◆ **Exercise objective**:
Reproduce the part of the exam-score text below, starting with "A: Exam scores" and going on through "a normal distribution.".

◆ **Reading text**:

Well, I believe that exam scores would also be continuous with only positive values, so why would we use a normal distribution there? 

Because (under the conditions I mentioned before -- lots of components, not too dependent, not to hard or easy) the distribution tends to be fairly close to symmetric, unimodal and not heavy-tailed.
A: Exam scores might be better modeled by a binomial distribution. In a highly simplified case, you might have 100 true/false questions each worth 1 point, so the score would be an integer between 0 and 100. If you assume no correlation between the test-taker's correctness from problem to problem (dubious assumption though), the score is a sum of independent random variables, and the Central Limit Theorem applies. As the number of questions increases, the fraction of correct problems converges to a normal distribution.
You ask a good question about the values less than 0. You could also ask the same question about the values greater than 100%. As the number of test questions increases, the variance of the sum decreases, so the peak gets pulled towards the mean. Similarly, the best fit normal distribution will have smaller variance and the weight of the pdf outside the [0, 1] interval tends towards 0, although it will always be nonzero. The space between possible values of "fraction correct" will also decrease (1/100 for 100 questions, 1/1000 for 1000 questions, etc.), so informally, the pdf begins to behave more and more like a continuous pdf.

◆ **Material provided**:
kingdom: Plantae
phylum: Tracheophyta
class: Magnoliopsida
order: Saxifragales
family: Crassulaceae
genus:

◆ **Worked solution**:
A: Exam scores might be better modeled by a binomial distribution. In a highly simplified case, you might have 100 true/false questions each worth 1 point, so the score would be an integer between 0 and 100. If you assume no correlation between the test-taker's correctness from problem to problem (dubious assumption though), the score is a sum of independent random variables, and the Central Limit Theorem applies. As the number of questions increases, the fraction of correct problems converges to a normal distribution.